But refusing new permits would “send a climate signal to investors and consumers that the UK is committed” to its climate goals, said committee chair and former Conservative environment secretary Lord Deben, adding he would support a moratorium on North Sea drilling.

Despite the committee’s disquiet over the prospect of new drilling, its ultimate judgement “is likely to boost controversial government plans to license new oil and gas fields in the North Sea,” writes The Guardian.

Those plans are being boosted by the Conservative Party’s Net Zero Scrutiny Group (NZSG), which has been critical of the UK’s efforts to reach net-zero by 2050. NZSG leader Craig Mackinlay told the BBC that the role of the group is to “scrutinize” and focus on “energy security, affordability, practicality; are the vulnerable protected and is there a better way?”

The NZSG is calling for the UK to embrace domestic fracked gas as a “transition fuel” while waiting for nuclear to ramp up.
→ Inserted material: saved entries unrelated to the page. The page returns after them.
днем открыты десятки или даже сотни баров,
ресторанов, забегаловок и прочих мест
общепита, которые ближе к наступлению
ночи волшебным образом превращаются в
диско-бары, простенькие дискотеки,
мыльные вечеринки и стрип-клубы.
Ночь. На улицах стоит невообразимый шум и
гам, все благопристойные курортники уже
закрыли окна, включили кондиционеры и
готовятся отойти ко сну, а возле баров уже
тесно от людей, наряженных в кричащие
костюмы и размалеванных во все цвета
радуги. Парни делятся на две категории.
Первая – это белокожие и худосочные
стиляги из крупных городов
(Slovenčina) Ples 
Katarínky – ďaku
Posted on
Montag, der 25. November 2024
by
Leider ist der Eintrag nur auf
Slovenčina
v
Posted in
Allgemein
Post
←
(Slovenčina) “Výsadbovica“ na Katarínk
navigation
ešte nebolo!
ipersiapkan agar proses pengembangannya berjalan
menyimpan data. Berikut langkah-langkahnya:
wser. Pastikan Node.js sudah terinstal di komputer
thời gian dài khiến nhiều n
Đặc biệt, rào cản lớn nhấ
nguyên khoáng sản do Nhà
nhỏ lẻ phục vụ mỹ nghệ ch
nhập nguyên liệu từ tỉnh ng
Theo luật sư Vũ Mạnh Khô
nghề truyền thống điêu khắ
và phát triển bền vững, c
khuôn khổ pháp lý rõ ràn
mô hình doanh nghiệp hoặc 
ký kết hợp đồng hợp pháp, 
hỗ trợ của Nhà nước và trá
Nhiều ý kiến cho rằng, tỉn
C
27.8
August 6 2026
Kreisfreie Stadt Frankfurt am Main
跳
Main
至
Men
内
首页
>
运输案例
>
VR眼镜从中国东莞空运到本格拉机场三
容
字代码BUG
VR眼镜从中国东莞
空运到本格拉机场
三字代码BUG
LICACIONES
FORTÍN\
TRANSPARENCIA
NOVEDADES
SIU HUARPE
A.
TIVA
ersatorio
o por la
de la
But that ignores the fact that the UK is very much connected to the global market for gas, the BBC notes, citing Carbon Brief analyst Simon Evans. Any domestic gas produced “would be feeding into that market and, barring export controls, would be sold to the highest bidder on the market,” Evans said.

“New North Sea oil and gas developments send out totally the wrong signals both to UK businesses and consumers and the wider world,” Greens MP Caroline Lucas told The Guardian. “These licences don’t make climate sense, they don’t make diplomatic sense, and they don’t make financial sense, and no amount of so-called climate compatibility tests will change that.”

Still, climate campaigners welcomed the committee’s recommendation that all licences, even those previously issued, such as that for the controversial Cambo oilfield, should be subject to a climate test. 

It is “reassuring” that the committee should so roundly refute the Johnson government’s plan to subject only new licences to such tests, said Danny Gross, campaigner at Friends of the Earth.